[Aufgabenstellung] Knüpfen Sie an den letzten Satz des Berichts über den Corona-Untersuchungsausschuss des Brandenburger Landtags an und schreiben Sie ihn weiter.

[Textauszug]
+ + + +

Potsdam. Es waren 21 Sitzungen von insgesamt 81 Stunden Dauer. Es gab 4.088 Seiten Protokoll und 119 Beweisanträge. Und den Steuerzahler kostete alles zusammen rund 2,5 Millionen Euro. Das sind die Eckdaten des Corona-Untersuchungsdausschusses 7/1 des Brandenburger Landtags. Das Gremium hatte auf Antrag der AfD im September 2020 seine Arbeit aufgenommen, um die Maßnahmen der Landesregierung während der Pandemie zu untersuchen.

Am Donnerstag legte es dem Landtag seinen Abschlussbericht vor. Anlass für die Regierungskoalition von SPD, CDU und Grünen, fest hinter den eigenen Mannen zu stehen. Die Opposition übte Kritik, obwohl der Vorsitzende des Untersuchungsausschusses, Daniel Keller (SPD), behauptete: „Anlass zu massiver Kritik geben die Untersuchungen nicht.“

Spahn und Merkel mussten nicht aussagen

„Die Landesregierung hat im Wesentlichen in angemessener Wiese auf die noch unbekannten Herausforderungen einer weltweiten Pandemie reagiert“, so Keller. Gleichzeitig habe sich der Untersuchungsausschuss nur als „bedingt taugliches Instrument“ erwiesen: „Es ist nicht Aufgabe eines Untersuchungsausschusses in Brandenburg, wissenschaftliche Bewertungen und Studien einer politischen Bewertung zuzuführen“, sagte Keller.

Als Beleg führte er das Landesverfassungsgericht an: Es hatte geurteilt, dass Prominente wie der ehemalige Bundesgesundheitsminister Jens Spahn oder die frühere Kanzlerin Angela Merkel (CDU) nicht vor dem Ausschuss aussagen mussten. Deutlicher wurde noch der SPD-Obmann im Ausschuss, der Abgeordnete Björn Lüttmann: Der Ausschuss sei 2020 nur entstanden, weil die AfD ein Thema gebraucht habe.

+ + + +

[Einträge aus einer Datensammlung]
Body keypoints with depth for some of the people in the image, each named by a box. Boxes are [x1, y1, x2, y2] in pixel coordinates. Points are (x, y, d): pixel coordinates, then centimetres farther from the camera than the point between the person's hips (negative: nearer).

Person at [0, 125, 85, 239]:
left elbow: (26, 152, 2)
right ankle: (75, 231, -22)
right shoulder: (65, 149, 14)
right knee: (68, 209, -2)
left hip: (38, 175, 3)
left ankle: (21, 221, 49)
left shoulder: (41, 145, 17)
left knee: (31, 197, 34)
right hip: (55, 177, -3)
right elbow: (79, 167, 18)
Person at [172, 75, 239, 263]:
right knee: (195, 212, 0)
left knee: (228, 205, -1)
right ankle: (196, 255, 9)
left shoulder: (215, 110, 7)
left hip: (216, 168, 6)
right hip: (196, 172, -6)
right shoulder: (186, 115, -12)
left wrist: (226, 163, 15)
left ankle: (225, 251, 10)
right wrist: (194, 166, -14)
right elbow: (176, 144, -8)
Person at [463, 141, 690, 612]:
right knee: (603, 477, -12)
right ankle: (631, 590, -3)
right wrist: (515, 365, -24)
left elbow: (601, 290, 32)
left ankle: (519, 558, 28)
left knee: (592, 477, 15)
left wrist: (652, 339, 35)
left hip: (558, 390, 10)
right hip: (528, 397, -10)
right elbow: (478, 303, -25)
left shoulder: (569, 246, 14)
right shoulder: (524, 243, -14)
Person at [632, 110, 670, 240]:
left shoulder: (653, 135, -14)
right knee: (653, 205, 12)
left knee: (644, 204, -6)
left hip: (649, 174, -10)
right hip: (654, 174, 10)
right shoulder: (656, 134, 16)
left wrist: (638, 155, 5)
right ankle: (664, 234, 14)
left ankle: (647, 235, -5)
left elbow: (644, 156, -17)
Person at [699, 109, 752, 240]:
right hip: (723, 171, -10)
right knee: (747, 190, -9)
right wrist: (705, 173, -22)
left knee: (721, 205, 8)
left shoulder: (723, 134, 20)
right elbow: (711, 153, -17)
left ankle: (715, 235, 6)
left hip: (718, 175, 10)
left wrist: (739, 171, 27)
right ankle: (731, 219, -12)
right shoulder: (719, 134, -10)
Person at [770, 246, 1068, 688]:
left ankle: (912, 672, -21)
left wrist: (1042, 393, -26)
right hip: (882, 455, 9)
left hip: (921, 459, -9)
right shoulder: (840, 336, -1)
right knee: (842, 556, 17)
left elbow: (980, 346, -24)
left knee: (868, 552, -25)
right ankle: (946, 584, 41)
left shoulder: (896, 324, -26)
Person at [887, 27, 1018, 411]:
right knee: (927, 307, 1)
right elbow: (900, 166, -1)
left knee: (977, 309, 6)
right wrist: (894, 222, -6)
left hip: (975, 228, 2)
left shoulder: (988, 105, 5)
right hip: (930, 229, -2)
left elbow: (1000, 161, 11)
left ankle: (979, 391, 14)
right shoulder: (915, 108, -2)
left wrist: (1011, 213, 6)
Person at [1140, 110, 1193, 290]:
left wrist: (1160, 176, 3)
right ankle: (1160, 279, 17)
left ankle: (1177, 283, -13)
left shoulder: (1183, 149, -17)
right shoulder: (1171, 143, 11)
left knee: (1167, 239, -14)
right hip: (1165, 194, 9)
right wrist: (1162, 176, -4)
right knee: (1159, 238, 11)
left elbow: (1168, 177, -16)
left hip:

+ + + +

[Lösung]
Staatsanwaltschaft folgt AfD-Ansicht nicht

Ganz anders äußerten sich die Redner der Opposition, allen voran jene der AfD: „Die Landesregierung verfügte über keine belastbare Datengrundlage für ihre Maßnahmen“, sagte der Abgeordnete Lars Hünich (AfD). „Sie bemühte sich auch nicht darum.“ Sie habe keine wissenschaftliche Studie in Auftrag gegeben, „anscheinend war das nicht gewollt.“ Die Landesregierung habe ausschließlich auf Bundesbehörden und ihre Studienergebnisse gesetzt.

Scharfe Kritik übte Hünich an Ministerpräsidenten Dietmar Woidke (SPD): Seine Aussage, dass die „Bilder von Bergamo“ für den ersten Lockdown entscheidend gewesen seien, sei schon der zeitlichen Abfolge nach falsch gewesen. „Entscheidend war der Beschluss der Ministerpräsidentenkonferenz 2020“, sagte Hünich.

Woidkes Zeugenaussage im Ausschuss sei deswegen weder vollständig noch wahrheitsgemäß gewesen. Die AfD habe ihn bereits im Frühjahr wegen „unendlicher Falschaussage“ angezeigt. Die Staatsanwaltschaft habe aber keine Ermittlungen aufgenommen, sagte Hünich auf Nachfrage der Ärzte Zeitung. Eine Beschwerde dagegen laufe noch.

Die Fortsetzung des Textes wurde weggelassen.